Promessa formulata solennemente, per la quale un individuo, o un gruppo, s’impegna, davanti alla divinità, a compiere una determinata azione. Due sono i tipi fondamentali del v.: quello dell’impegno condizionato e quello incondizionato. Il primo è più caratteristico delle religioni di tipo arcaico, il secondo di quelle universalistiche.
Il v. condizionato consiste in una promessa fatta dal soggetto religioso alla divinità nel caso che questa esaudisca un suo desiderio. V. di questo genere erano in uso anche nell’antico ebraismo e nell’antica Grecia; ma è nel pensiero giuridico degli antichi Romani che il v. appare nelle più precise forme strutturali. I Romani, infatti, anche mediante una terminologia ben definita, distinguevano i singoli atti in cui si articola il v.: votum concipere o suscipere è la decisione che si manifesta nella nuncupatio («dichiarazione») voti; dopo questa, se la condizione cui il v. era legato si verifica, il soggetto religioso deve votum reddere o solvere, altrimenti egli è voti reus o damnatus. Un altro tipo di v. è senza un’esplicita contropartita, anche se nella maggior parte dei casi questa è sottintesa ed è la salvezza. Il v. può essere privato o pubblico. La religione romana conosce anche v. pubblici periodici che impegnano lo Stato nel caso che il successivo lustro, decennio o ventennio trascorra in prosperità e senza disastri. Nella religione imperiale spesso cittadini privati, oltre che funzionari dello Stato, facevano v. pro salute imperatoris o Augusti. Questo tipo arcaico di v. spesso si associa, e anche si fonde, con altri fenomeni religiosi, quale, per es., il giuramento. Gli arconti greci facevano v. di statue d’oro per il caso che trasgredissero le leggi; anche nell’antica Cina si sanzionava un patto con un v. scritto con il sangue rappreso della vittima sacrificata per l’occasione. Un altro caso specifico di v. è quello che gli antichi Romani offrivano agli dei del nemico nel caso che essi abbandonassero i loro protetti per passare al fianco dei Romani, che, in tal caso, avrebbero dedicato loro tempio e culto (evocatio).

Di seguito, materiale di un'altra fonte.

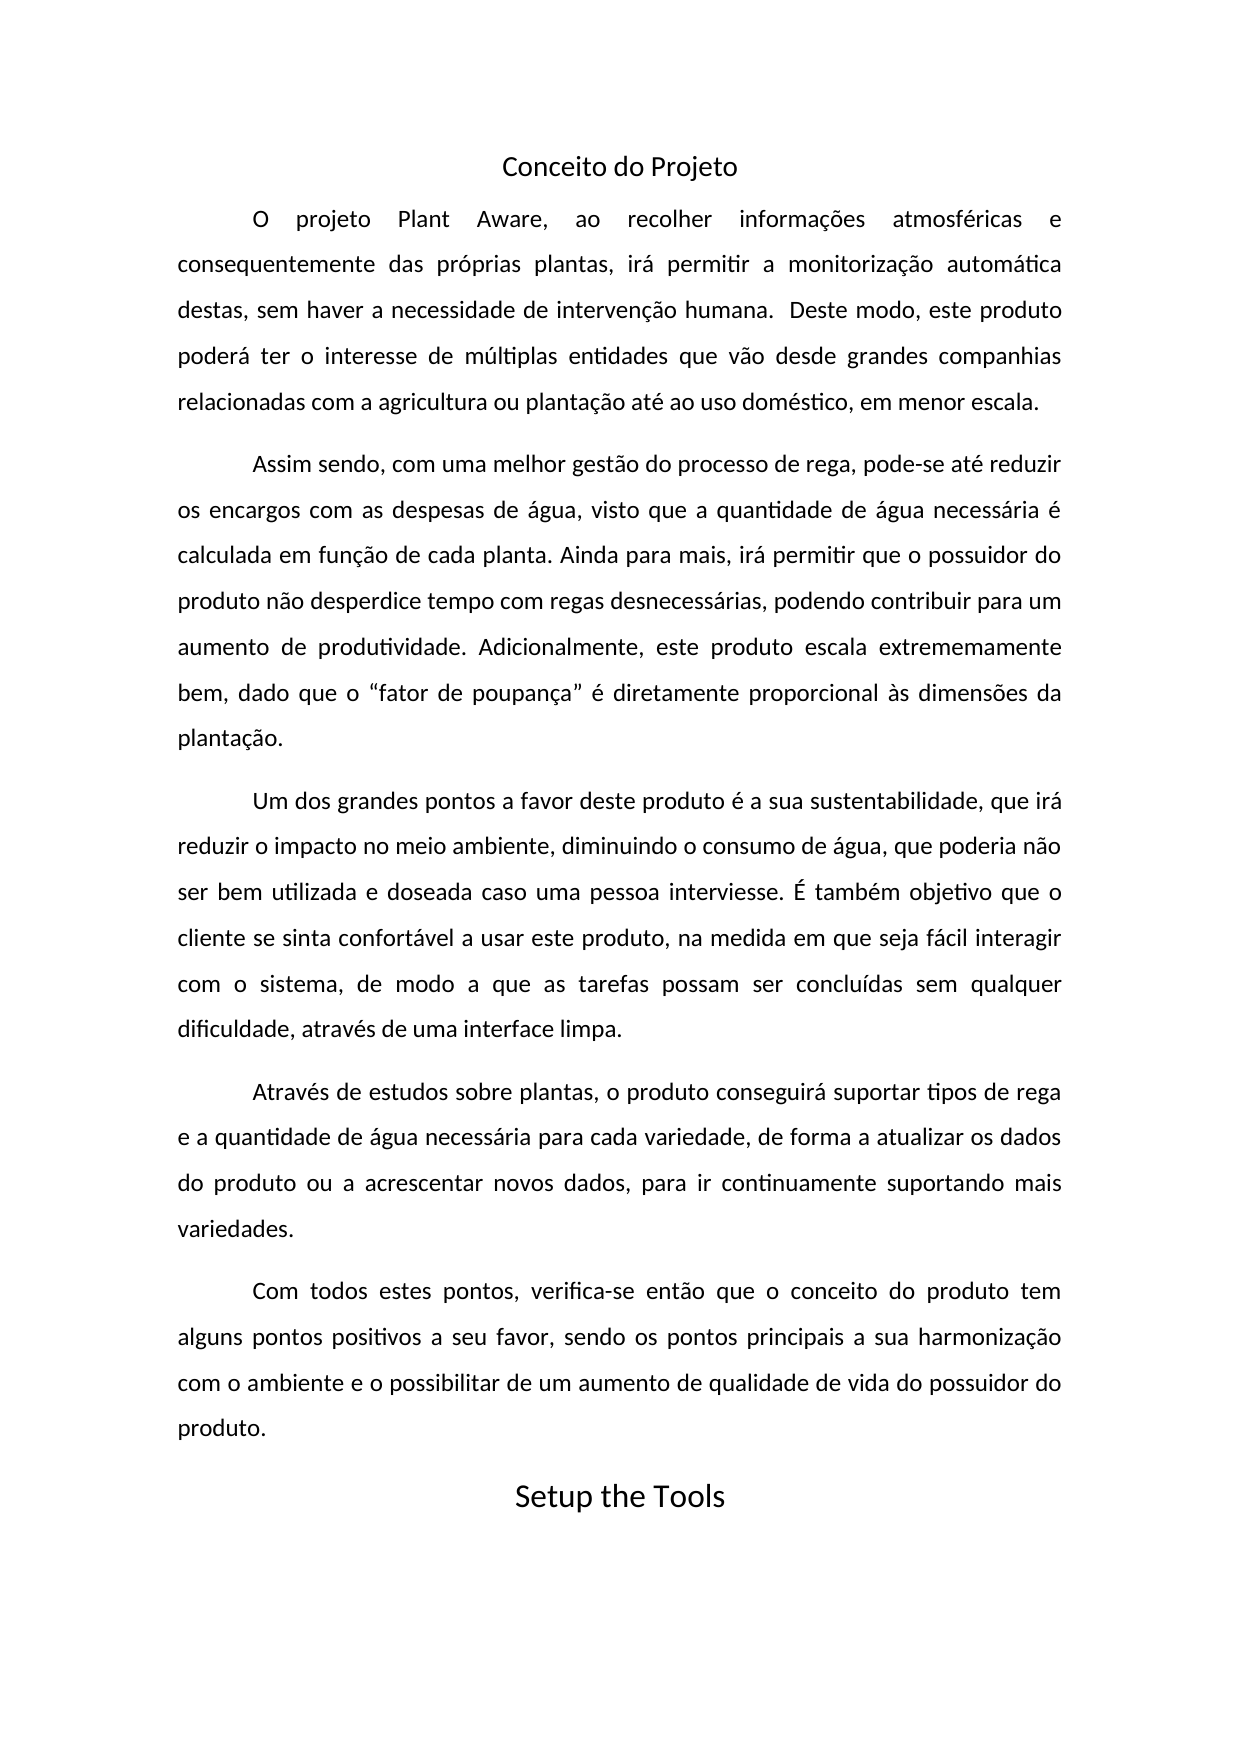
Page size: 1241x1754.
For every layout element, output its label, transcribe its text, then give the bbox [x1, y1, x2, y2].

text Assim sendo, com uma melhor gestão do processo de rega, pode-se até reduzir os encargos com as despesas de água, visto que a quantidade de água necessária é calculada em função de cada planta. Ainda para mais, irá permitir que o possuidor do produto não desperdice tempo com regas desnecessárias, podendo contribuir para um aumento de produtividade. Adicionalmente, este produto escala extrememamente bem, dado que o “fator de poupança” é diretamente proporcional às dimensões da plantação. [177, 448, 1063, 753]
text Com todos estes pontos, verifica-se então que o conceito do produto tem alguns pontos positivos a seu favor, sendo os pontos principais a sua harmonização com o ambiente e o possibilitar de um aumento de qualidade de vida do possuidor do produto. [177, 1275, 1063, 1443]
text Um dos grandes pontos a favor deste produto é a sua sustentabilidade, que irá reduzir o impacto no meio ambiente, diminuindo o consumo de água, que poderia não ser bem utilizada e doseada caso uma pessoa interviesse. É também objetivo que o cliente se sinta confortável a usar este produto, na medida em que seja fácil interagir com o sistema, de modo a que as tarefas possam ser concluídas sem qualquer dificuldade, através de uma interface limpa. [177, 785, 1063, 1044]
text O projeto Plant Aware, ao recolher informações atmosféricas e consequentemente das próprias plantas, irá permitir a monitorização automática destas, sem haver a necessidade de intervenção humana. Deste modo, este produto poderá ter o interesse de múltiplas entidades que vão desde grandes companhias relacionadas com a agricultura ou plantação até ao uso doméstico, em menor escala. [177, 203, 1063, 416]
text Setup the Tools [177, 1475, 1063, 1516]
text Através de estudos sobre plantas, o produto conseguirá suportar tipos de rega e a quantidade de água necessária para cada variedade, de forma a atualizar os dados do produto ou a acrescentar novos dados, para ir continuamente suportando mais variedades. [177, 1076, 1063, 1243]
text Conceito do Projeto [177, 148, 1063, 183]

Nel concetto cattolico il v. è una promessa liberamente fatta a Dio di dare o fare qualcosa: promessa che si deve mantenere, appunto perché fatta con libero assenso e non per timore o pressione altrui, sotto pena di peccato. Materia del v. deve essere una cosa possibile all’uomo secondo le sue forze fisiche e morali; una cosa buona in sé, altrimenti non è gradita a Dio. L’obbligazione derivante dal v. può cessare con lo spirare del tempo stabilito; o quando la materia promessa si muta sostanzialmente diventando, a motivo di nuove circostanze intervenute, inutile, peccaminosa, impossibile; o quando viene meno la condizione da cui il v. dipende; o quando l’autorità che ha il potere interviene per dispensare o commutare il voto. Emergono su tutti gli altri nella Chiesa i tre v. di povertà, castità e obbedienza, che uniti vengono emessi nella professione religiosa. I v. di astinenza alimentare e sessuale erano in uso nell’antico ebraismo; nel cristianesimo il primo esempio di v. di castità è documentato da s. Paolo.
I v. dei buddhisti (di rifugiarsi in Buddha, Dharma e Sangha) e quelli dei giainisti hanno precedenti anche nei vrata del bramanesimo.